Che le destre avessero individuato nel settore pubblico della conoscenza il loro principale bersaglio è noto dalla pubblicazione del decreto legislativo 112/08 (la “finanziaria dei nove minuti e mezzo”), che ha generato le vergogne delle successive decretazioni ad opera dei ministri “yes man” Gelmini e Brunetta e proseguite, senza cambiare nota, con i tecnici “lo vuole l'Europa”: Patroni Griffi e Profumo.
Ma proprio qui, la sciagura di questi anni di obbedienza ai dettami dell'economia finanziaria si è abbattuta generando danni sociali incalcolabili.
Basta dare un'occhiata ai dati trionfalmente diffusi dal MIUR per disegnare, anche col solo riferimento alla scuola pubblica, la distruzione in atto nel settore: aumento degli alunni per classe; riduzione degli organici; distruzione del modello pubblico di formazione professionale per incapacità di pianificazione industriale governativa e, dulcis in fundo, concorsini spacciati per concorsoni - sulla scia di una serie di pasticci sul reclutamento messi in opera col solo scopo di arginare la massa della disoccupazione intellettuale.
I numeri sono da capogiro, da crisi industriale vera. In cinque anni sono state perse oltre 80000 cattedre: una liquidazione della politica pubblica sull'istruzione la cui drammaticità si acutizza per il gravare sulle classi sociali più deboli e sui segmenti più segregati dai mercati del lavoro protetti e tradizionali - donne e giovani in primis - che avevano trovato nel lavoro scolastico una porta d'ingresso verso un lavoro di qualità, solo in parte risarcitorio di anni di studio e sacrifici.

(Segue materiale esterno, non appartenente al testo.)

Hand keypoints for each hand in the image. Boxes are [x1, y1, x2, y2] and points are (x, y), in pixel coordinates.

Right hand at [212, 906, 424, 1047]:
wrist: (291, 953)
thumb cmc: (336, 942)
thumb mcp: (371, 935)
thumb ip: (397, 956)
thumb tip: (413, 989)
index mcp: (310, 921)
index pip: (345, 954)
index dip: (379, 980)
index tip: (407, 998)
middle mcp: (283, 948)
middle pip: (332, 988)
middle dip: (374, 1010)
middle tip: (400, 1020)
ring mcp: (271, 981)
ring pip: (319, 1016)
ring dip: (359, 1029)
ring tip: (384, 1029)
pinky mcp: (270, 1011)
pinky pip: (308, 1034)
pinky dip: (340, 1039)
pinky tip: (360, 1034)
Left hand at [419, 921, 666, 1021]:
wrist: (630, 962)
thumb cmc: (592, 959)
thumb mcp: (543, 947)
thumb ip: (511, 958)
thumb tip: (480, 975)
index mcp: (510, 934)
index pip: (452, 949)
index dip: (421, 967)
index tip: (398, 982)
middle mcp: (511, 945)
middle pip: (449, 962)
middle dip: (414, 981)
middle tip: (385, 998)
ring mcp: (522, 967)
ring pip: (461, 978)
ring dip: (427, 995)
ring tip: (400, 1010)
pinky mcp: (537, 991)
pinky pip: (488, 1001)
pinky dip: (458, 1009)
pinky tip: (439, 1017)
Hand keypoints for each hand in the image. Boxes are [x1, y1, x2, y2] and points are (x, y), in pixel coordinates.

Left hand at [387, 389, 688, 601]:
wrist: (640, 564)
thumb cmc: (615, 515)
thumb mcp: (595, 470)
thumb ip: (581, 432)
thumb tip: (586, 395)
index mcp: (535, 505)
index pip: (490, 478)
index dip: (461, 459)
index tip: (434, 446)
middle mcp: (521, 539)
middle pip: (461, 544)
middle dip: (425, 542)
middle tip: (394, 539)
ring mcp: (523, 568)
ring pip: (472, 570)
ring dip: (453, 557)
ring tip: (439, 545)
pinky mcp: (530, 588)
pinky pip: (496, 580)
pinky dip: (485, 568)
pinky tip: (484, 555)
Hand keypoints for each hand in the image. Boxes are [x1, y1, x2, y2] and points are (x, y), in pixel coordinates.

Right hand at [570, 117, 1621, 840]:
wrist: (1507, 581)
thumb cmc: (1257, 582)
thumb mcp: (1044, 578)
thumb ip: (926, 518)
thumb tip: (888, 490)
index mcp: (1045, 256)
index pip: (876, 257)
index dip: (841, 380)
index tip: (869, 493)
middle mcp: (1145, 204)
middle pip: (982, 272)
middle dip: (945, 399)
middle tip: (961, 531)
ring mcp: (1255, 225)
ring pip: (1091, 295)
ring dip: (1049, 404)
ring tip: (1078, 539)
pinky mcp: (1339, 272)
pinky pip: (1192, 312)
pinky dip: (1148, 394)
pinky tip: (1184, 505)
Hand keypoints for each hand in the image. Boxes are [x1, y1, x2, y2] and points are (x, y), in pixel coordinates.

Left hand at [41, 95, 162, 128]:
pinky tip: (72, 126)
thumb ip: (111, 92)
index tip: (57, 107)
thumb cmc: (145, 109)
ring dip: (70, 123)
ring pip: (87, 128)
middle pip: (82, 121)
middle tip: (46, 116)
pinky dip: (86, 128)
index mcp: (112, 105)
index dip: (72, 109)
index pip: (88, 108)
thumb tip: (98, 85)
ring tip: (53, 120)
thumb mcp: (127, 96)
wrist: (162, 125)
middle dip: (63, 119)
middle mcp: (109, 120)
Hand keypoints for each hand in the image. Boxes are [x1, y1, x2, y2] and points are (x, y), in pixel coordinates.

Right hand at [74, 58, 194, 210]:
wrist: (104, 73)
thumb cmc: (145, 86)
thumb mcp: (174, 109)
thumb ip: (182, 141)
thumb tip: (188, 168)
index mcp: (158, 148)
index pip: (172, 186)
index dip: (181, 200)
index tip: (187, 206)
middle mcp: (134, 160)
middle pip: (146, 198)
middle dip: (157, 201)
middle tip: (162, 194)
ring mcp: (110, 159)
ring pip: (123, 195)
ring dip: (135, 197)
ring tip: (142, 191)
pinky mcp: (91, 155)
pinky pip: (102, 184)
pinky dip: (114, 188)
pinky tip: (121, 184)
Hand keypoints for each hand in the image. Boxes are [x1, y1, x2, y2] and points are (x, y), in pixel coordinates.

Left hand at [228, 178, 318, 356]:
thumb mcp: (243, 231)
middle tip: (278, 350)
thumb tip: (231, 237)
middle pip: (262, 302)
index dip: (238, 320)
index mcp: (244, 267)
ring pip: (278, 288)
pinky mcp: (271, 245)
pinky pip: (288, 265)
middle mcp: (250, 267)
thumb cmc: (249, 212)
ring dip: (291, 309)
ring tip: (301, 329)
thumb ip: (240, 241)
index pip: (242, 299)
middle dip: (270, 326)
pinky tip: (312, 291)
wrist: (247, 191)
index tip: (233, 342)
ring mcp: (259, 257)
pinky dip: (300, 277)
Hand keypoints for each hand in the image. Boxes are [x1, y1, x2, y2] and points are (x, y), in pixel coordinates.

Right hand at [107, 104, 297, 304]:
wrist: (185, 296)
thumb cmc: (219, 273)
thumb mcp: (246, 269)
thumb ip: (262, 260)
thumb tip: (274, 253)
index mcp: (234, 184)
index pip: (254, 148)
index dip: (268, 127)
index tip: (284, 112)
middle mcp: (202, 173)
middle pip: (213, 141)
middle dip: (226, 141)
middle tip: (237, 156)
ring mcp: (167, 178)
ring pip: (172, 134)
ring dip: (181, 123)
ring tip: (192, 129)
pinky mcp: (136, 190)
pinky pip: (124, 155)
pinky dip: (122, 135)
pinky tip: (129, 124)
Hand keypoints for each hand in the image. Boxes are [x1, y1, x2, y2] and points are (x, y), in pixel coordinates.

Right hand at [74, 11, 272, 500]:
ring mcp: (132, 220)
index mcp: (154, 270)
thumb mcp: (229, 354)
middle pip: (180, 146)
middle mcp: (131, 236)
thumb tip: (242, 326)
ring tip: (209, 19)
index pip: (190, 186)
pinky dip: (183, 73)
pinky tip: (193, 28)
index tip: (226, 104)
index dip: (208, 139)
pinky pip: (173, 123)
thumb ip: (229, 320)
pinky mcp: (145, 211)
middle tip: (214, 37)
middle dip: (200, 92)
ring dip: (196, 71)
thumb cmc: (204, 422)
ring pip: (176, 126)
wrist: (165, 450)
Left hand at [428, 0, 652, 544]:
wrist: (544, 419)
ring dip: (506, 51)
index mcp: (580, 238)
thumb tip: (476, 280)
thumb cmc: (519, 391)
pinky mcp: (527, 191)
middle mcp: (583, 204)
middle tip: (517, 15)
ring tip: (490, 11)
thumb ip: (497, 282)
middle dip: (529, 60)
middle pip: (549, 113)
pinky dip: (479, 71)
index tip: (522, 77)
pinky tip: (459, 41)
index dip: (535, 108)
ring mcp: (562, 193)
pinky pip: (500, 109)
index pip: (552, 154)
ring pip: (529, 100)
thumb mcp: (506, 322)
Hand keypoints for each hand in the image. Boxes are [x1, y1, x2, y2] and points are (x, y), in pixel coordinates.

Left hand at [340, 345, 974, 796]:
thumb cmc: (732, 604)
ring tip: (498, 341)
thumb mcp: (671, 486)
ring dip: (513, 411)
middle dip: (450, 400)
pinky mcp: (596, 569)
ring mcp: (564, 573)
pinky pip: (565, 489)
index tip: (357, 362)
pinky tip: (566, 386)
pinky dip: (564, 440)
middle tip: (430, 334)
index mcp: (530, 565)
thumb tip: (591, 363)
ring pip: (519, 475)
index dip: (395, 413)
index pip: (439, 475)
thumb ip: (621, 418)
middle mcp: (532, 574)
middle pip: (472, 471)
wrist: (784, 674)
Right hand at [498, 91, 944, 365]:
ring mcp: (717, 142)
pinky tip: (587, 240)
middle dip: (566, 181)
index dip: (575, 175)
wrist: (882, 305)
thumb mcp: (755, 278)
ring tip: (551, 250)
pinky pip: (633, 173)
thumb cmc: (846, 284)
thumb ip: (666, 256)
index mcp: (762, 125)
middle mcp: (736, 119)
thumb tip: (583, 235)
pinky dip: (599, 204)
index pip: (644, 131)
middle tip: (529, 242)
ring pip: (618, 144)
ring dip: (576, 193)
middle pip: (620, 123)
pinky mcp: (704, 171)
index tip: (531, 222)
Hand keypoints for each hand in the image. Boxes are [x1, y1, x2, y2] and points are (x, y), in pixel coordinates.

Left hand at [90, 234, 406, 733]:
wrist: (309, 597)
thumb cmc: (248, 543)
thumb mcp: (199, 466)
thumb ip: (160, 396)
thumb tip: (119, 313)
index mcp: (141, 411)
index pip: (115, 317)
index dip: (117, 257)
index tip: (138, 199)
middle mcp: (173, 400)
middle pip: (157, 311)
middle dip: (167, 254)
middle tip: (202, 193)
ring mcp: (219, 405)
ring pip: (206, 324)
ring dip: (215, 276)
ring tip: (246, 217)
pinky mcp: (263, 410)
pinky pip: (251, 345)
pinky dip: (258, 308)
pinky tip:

Non si tratta quindi di essere “choosy” o meno, ma di diritti negati, di tentativi continui di far aderire settori di stato sociale a logiche di mercato soffocandoli e mettendoli in concorrenza continua con agenzie formative di assai dubbio apporto culturale col solo scopo di diffondere il mito dell'inevitabilità della situazione attuale, in una continuità ideologica sostanziale col governo della destra.
Non vanno dimenticate, infatti, da parte del governo Monti, una serie di uscite intempestive su aumento dell'orario d'insegnamento a 24 ore settimanali per i docenti di scuola secondaria - proposta che non dimostra altro che ignoranza sull'oggetto di governo - , e sull'esternalizzazione dei servizi amministrativi e tecnici su cui sarebbe stato opportuno tacere, vista pure la scadente qualità dei posti di lavoro generati dagli appalti al massimo ribasso.
E mancava solo l'ennesimo sfregio “tecnico”, ad opera della signora ministro Fornero. La controriforma che porta il suo nome, allungando nei fatti l'età pensionabile, riduce la base organica su cui effettuare le operazioni di immissioni in ruolo di personale innalzando - nettamente e necessariamente - l'età dell'agognato contratto a tempo indeterminato e provocando una continua intermittenza nella continuità didattica ed educativa, oltre che salariale, col risultato del mancato incontro con una maturità professionale ed una pensione dignitosa da parte di intere generazioni.
Nè servono, con lo scopo di “tutelare l'utenza”, le norme che bloccano i trasferimenti di personale precario e di ruolo: i primi chiusi nelle graduatorie, ora gabbie amministrative cripto-leghiste in palese violazione del dettato costituzionale; i secondi costretti a lungaggini burocratiche, indegne di uno stato di diritto, nel bisogno di assistere familiari e congiunti – vittime entrambi di una regionalizzazione degenerata e cattiva, di un federalismo antistorico che ruba il futuro ad intere classi di giovani laureati e diplomati del Sud e prenota, per conto di essi, un posto per una sottoccupazione lunga e penosa, magari all'estero o in quelle regioni – ancora - ricche del Paese.
A questo punto è lecito porsi una domanda: Quando autorevoli commentatori ed analisti (per non citare politici di rango di governo e non) parlano di “fuga dei cervelli”, sanno davvero di cosa stanno parlando?